++++ THE INPUT ++++
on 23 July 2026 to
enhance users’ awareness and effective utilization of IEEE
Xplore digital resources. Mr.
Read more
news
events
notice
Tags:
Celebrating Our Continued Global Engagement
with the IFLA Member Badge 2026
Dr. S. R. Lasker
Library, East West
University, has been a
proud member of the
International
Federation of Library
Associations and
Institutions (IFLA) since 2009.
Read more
++++
--- ACTIVITY ---
Give the number of lines above in which the word "Library" occurs, with nothing else.

--- RESPONSE BELOW ---
2